As we drove downstream, the mountainside expanded and contracted, pushing the road out and around in a series of blind curves. The barren riverbed was piled high with windblown sand, forming a shifting field of traverse dunes. Framed beneath the endless sky at the top of the world, every view from every angle was spectacular.

Chimpu hermitage is an ancient mountain retreat where a hundred or so contemporary yogis, monks and nuns live in seclusion. A dirt path with long flights of stone stairway winds up the mountainside, past tiny retreat huts and boulder-sized mani stones incised with "Om Mani Padme Hum": the mantra of Chenrezig, the Buddha of Compassion.

Visiting the caves along the upper ridge is said to bestow blessings, but that was not in my plan. I wanted to visit the cave where Tsogyal spent 12 years in retreat. The hike would be strenuous enough, about 4,000 vertical feet. Reciting the mantra of compassion, I put aside thoughts of distance and difficulty and began the climb.

Walking and breathing quickly turned into manual labor. To get enough oxygen, I had to work my lungs like baffles, and my hurt knee delivered a twinge of pain with every step. Determined to complete the practice, I limped along, stopping every 10 steps to catch my breath. Youthful nuns passed by, leaving me in the dust that trailed behind their maroon robes.

After two hours, I became unsteady with exhaustion. I stopped at a spring below the cave and drank all the icy water I could.

Starting up back up the path was like walking into a wall. Three hundred feet from Yeshe Tsogyal's cave, my resolve was gone, replaced by constant, sharp pain in my leg and knee. For a few agonizing moments, I considered giving up. As if sensing my anxiety, an elderly nun emerged from her retreat hut near the path. Smiling, she offered me a boiled potato, a common food that monastics share. I picked a small, brown gift from her dented pot and thanked her with folded hands. Kindness and a potato propelled me forward.

Tsogyal's hermitage was small, about 10 feet deep and 8 feet wide. Enclosed by weathered stonewalls on three sides, her cave looked like an archaic shed with a tiny wooden door at the entrance.

Dizzy with relief, I stepped into the dim little room. It took a moment for my eyes to adjust, but I found the stone bench. With a bow of gratitude, I sat down opposite a small altar, illuminated by a row of butter lamps.

Hundreds of years of soot had blackened the cave walls. I imagined the countless number of candles and lamps that had lit the lonely stone room, the infinite number of mantras uttered in the darkness. I imagined the hundreds of thousands of pilgrims who had followed the same path, made the same climb.

After a few moments, I stopped imagining and relaxed into the quiet of the cave. The oily lamps flickered; the silence expanded. With aching knees and arduous breath, determination and doubts, I rested in meditation and practice.

========

> Given exercise 1:
Summarize the account of the climb to Tsogyal's cave in two sentences.
> Given exercise 2:
According to the account of the climb to Tsogyal's cave, what kinds of people live in seclusion at Chimpu hermitage? List them all.

========

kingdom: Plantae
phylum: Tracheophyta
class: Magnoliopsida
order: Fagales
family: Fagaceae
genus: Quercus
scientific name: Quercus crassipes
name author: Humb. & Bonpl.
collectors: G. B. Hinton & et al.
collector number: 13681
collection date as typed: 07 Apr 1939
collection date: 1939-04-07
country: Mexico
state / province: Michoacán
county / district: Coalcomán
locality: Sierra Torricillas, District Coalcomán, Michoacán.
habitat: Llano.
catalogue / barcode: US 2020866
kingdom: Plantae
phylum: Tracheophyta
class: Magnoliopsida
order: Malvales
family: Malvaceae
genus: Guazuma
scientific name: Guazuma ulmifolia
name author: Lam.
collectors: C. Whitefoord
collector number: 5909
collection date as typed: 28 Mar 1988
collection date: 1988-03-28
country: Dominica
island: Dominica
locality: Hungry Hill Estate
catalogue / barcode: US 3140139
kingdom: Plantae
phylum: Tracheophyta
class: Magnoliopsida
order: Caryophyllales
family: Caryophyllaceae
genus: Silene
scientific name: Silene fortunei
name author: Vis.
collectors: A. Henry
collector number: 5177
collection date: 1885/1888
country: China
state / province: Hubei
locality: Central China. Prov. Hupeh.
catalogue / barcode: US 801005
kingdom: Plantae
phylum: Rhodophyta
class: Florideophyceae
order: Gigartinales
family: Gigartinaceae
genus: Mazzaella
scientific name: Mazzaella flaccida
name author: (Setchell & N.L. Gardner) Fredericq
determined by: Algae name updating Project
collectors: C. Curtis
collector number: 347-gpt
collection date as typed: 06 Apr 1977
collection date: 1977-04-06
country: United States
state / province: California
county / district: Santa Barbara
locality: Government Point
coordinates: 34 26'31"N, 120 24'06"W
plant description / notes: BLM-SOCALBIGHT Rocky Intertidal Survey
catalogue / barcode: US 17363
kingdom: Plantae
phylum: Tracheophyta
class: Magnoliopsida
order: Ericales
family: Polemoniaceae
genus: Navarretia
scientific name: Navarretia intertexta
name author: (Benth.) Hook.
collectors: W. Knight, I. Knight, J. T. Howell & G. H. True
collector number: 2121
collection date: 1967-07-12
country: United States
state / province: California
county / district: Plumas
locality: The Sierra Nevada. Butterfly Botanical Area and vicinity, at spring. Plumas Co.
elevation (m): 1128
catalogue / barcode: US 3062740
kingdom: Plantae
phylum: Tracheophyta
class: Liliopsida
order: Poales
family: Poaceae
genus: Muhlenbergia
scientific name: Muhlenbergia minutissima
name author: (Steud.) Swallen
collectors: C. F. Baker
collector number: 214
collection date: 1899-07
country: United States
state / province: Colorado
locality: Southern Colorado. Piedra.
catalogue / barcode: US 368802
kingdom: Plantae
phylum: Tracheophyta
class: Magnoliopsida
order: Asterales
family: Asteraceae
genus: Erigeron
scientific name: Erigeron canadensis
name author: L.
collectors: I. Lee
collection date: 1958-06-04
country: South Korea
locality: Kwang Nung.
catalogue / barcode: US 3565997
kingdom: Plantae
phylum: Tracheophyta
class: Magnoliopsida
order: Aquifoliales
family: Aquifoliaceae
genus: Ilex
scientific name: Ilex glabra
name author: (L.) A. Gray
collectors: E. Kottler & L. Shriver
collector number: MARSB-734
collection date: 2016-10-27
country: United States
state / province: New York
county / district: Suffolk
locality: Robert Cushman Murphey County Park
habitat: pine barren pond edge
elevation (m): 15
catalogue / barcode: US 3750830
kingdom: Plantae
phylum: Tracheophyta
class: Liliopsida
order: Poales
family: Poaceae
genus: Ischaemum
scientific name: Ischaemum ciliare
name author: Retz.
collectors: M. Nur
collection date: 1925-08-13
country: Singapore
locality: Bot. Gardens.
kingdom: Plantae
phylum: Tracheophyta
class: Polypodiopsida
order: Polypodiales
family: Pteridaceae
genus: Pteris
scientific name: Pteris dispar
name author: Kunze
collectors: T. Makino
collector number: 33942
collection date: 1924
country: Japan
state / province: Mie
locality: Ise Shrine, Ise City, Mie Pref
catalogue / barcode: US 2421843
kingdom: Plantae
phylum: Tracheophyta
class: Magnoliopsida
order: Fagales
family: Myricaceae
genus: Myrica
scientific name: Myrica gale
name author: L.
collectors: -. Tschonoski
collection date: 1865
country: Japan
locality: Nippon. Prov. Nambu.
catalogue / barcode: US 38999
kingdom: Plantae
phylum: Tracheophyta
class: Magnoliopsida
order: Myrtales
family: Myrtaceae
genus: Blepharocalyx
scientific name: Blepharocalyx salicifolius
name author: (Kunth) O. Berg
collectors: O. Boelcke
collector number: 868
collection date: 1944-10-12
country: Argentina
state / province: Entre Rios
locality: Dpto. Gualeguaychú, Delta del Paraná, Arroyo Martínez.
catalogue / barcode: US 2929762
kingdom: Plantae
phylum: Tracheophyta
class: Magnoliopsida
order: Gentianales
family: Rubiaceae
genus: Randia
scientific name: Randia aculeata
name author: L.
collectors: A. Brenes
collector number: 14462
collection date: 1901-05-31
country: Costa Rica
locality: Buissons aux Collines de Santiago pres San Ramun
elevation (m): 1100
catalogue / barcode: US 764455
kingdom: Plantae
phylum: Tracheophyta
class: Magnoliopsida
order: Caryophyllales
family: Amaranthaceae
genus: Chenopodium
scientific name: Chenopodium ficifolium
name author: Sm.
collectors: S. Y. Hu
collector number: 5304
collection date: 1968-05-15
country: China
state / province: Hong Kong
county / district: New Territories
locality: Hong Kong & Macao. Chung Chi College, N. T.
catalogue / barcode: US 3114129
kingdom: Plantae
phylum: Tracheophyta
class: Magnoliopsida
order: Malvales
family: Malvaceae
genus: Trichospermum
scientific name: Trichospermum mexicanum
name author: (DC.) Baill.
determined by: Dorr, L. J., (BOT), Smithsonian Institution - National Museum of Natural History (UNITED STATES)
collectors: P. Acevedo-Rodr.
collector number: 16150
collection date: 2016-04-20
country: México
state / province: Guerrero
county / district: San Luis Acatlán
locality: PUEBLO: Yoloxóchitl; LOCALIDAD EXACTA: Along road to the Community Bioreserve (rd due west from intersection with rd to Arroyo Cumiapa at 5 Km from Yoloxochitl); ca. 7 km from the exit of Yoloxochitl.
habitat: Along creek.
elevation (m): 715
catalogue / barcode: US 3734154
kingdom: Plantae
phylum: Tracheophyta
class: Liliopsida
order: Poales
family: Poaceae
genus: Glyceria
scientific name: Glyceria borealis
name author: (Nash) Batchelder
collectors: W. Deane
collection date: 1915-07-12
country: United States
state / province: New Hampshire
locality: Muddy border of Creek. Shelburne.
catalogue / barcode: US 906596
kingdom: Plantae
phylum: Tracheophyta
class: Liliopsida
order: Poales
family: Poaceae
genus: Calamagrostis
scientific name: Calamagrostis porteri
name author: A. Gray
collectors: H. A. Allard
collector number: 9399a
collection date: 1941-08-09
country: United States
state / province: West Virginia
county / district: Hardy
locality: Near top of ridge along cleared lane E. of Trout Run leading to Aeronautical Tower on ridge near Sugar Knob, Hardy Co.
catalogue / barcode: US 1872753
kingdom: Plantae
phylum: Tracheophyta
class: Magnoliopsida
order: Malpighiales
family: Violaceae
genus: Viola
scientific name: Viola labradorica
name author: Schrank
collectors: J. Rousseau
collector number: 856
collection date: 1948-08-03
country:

========

> Right answer 1:
At Chimpu hermitage, the narrator climbs about 4,000 vertical feet toward the cave where Tsogyal spent 12 years in retreat, struggling for breath and limping on a painful knee. Near the top, an elderly nun's gift of a boiled potato spurs the narrator onward, and inside the small, soot-blackened cave the narrator rests in meditation and practice.

> Right answer 2:
- yogis
- monks
- nuns